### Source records
━━━━
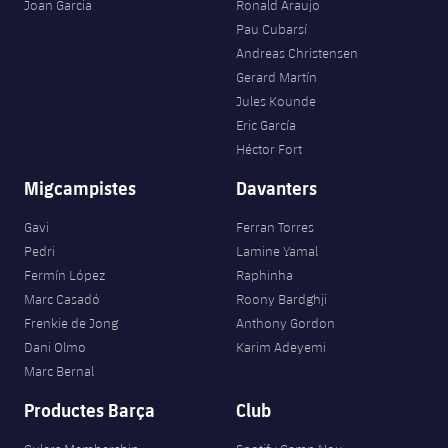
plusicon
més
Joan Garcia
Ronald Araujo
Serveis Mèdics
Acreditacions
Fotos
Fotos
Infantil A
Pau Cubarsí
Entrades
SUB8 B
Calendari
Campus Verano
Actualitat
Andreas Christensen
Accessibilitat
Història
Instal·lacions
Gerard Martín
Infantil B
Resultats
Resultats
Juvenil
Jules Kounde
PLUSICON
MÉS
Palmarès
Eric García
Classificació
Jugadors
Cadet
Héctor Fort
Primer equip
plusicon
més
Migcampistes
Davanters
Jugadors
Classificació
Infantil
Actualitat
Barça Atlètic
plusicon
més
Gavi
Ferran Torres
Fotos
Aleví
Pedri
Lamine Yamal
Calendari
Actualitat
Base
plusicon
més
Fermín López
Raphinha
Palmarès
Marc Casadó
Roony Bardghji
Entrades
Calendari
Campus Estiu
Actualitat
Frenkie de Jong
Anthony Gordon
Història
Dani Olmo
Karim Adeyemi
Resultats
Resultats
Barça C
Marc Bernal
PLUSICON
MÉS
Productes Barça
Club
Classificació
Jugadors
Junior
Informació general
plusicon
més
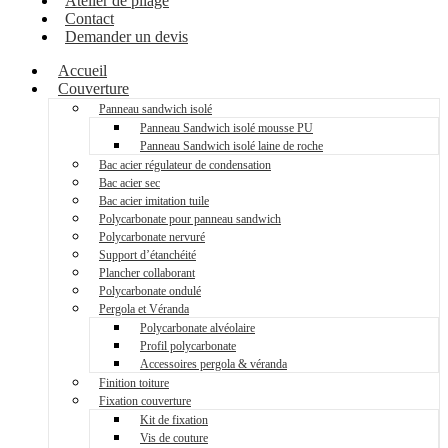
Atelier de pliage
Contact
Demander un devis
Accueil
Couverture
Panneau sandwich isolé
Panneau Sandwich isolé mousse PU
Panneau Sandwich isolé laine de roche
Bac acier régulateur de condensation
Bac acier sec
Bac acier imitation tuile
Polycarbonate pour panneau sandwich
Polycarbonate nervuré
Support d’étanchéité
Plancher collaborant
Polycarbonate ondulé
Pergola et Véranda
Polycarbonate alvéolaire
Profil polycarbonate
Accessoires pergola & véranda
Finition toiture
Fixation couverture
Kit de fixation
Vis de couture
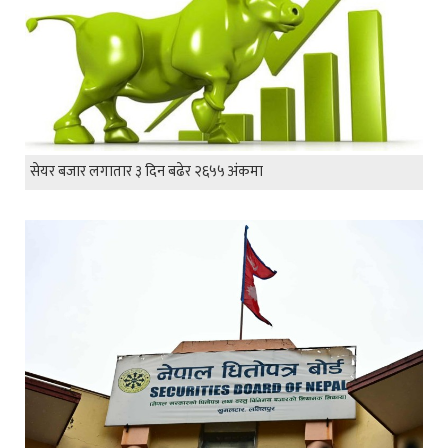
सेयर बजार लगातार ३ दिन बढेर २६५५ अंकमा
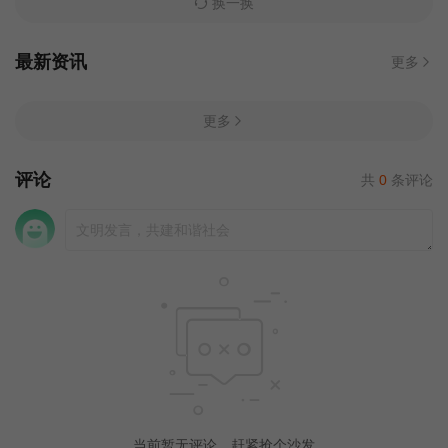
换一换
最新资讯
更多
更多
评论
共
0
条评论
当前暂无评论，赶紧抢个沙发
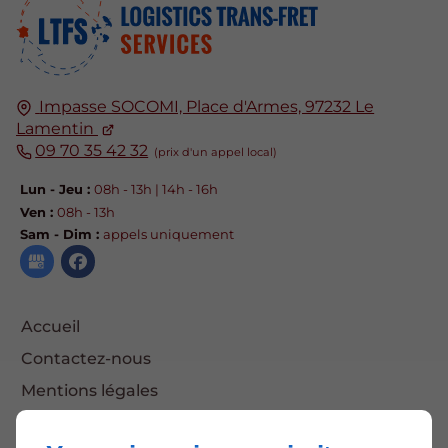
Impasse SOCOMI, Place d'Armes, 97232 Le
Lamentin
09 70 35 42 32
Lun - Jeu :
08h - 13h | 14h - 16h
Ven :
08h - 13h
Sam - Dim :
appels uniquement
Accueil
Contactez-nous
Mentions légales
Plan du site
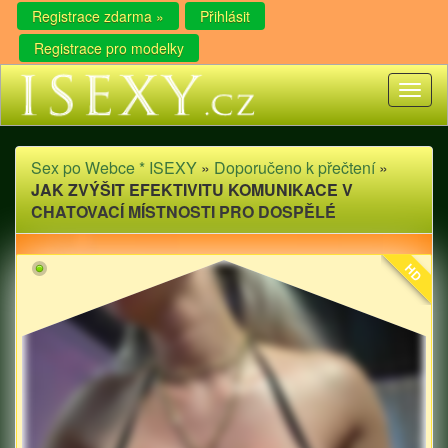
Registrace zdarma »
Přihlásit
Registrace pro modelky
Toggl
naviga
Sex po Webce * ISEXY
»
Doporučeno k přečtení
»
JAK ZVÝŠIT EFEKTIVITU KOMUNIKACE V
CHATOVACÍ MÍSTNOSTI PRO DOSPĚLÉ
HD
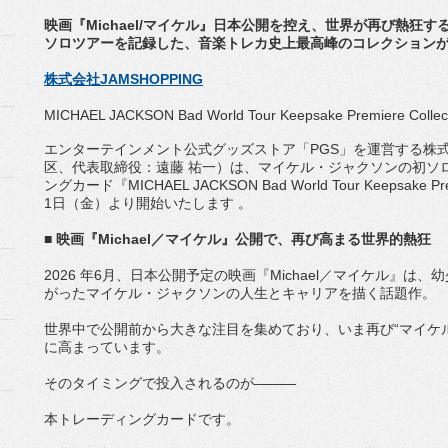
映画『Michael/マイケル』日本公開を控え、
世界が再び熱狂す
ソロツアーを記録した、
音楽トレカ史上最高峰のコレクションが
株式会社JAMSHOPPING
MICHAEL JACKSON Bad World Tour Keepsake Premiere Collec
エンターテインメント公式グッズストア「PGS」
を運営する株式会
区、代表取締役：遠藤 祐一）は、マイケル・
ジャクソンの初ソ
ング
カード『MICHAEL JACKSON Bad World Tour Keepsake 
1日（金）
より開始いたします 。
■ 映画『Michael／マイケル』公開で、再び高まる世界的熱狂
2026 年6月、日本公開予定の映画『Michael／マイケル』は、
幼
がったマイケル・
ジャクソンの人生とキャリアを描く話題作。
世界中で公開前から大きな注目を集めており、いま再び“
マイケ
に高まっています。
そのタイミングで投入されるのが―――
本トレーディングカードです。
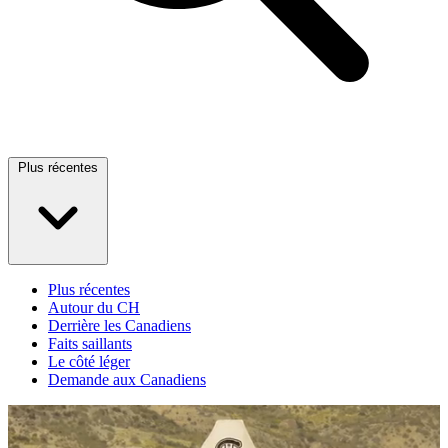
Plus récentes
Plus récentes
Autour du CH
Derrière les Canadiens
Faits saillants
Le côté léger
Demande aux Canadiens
━━━━
### Exercise directions
Can you edit the listing above so every "Actualitat" becomes "Notícies", keeping all other text unchanged and leaving the pictures out?

### Solution
plusicon
més
Joan Garcia
Ronald Araujo
Serveis Mèdics
Acreditacions
Fotos
Fotos
Infantil A
Pau Cubarsí
Entrades
SUB8 B
Calendari
Campus Verano
Notícies
Andreas Christensen
Accessibilitat
Història
Instal·lacions
Gerard Martín
Infantil B
Resultats
Resultats
Juvenil
Jules Kounde
PLUSICON
MÉS
Palmarès
Eric García
Classificació
Jugadors
Cadet
Héctor Fort
Primer equip
plusicon
més
Migcampistes
Davanters
Jugadors
Classificació
Infantil
Notícies
Barça Atlètic
plusicon
més
Gavi
Ferran Torres
Fotos
Aleví
Pedri
Lamine Yamal
Calendari
Notícies
Base
plusicon
més
Fermín López
Raphinha
Palmarès
Marc Casadó
Roony Bardghji
Entrades
Calendari
Campus Estiu
Notícies
Frenkie de Jong
Anthony Gordon
Història
Dani Olmo
Karim Adeyemi
Resultats
Resultats
Barça C
Marc Bernal
PLUSICON
MÉS
Productes Barça
Club
Classificació
Jugadors
Junior
Informació general
plusicon
més
Atelier de pliage
Contact
Demander un devis
Accueil
Couverture
Panneau sandwich isolé
Panneau Sandwich isolé mousse PU
Panneau Sandwich isolé laine de roche
Bac acier régulateur de condensation
Bac acier sec
Bac acier imitation tuile
Polycarbonate pour panneau sandwich
Polycarbonate nervuré
Support d’étanchéité
Plancher collaborant
Polycarbonate ondulé
Pergola et Véranda
Polycarbonate alvéolaire
Profil polycarbonate
Accessoires pergola & véranda
Finition toiture
Fixation couverture
Kit de fixation
Vis de couture
सेयर बजार लगातार ३ दिन बढेर २६५५ अंकमा
换一换
最新资讯
更多
更多
评论
共
0
条评论
当前暂无评论，赶紧抢个沙发
Impasse SOCOMI, Place d'Armes, 97232 Le
Lamentin
09 70 35 42 32
Lun - Jeu :
08h - 13h | 14h - 16h
Ven :
08h - 13h
Sam - Dim :
appels uniquement
Accueil
Contactez-nous
Mentions légales
Plan du site
Registrace zdarma »
Přihlásit
Registrace pro modelky
Toggl
naviga
Sex po Webce * ISEXY
»
Doporučeno k přečtení
»
JAK ZVÝŠIT EFEKTIVITU KOMUNIKACE V
CHATOVACÍ MÍSTNOSTI PRO DOSPĚLÉ
HD
映画『Michael/マイケル』日本公開を控え、
世界が再び熱狂す
ソロツアーを記録した、
音楽トレカ史上最高峰のコレクションが
株式会社JAMSHOPPING
MICHAEL JACKSON Bad World Tour Keepsake Premiere Collec
エンターテインメント公式グッズストア「PGS」
を運営する株式会
区、代表取締役：遠藤 祐一）は、マイケル・
ジャクソンの初ソ
ング
カード『MICHAEL JACKSON Bad World Tour Keepsake 
1日（金）
より開始いたします 。
■ 映画『Michael／マイケル』公開で、再び高まる世界的熱狂
2026 年6月、日本公開予定の映画『Michael／マイケル』は、
幼
がったマイケル・
ジャクソンの人生とキャリアを描く話題作。
世界中で公開前から大きな注目を集めており、いま再び“
マイケ
に高まっています。
そのタイミングで投入されるのが―――
本トレーディングカードです。
Plus récentes
Plus récentes
Autour du CH
Derrière les Canadiens
Faits saillants
Le côté léger
Demande aux Canadiens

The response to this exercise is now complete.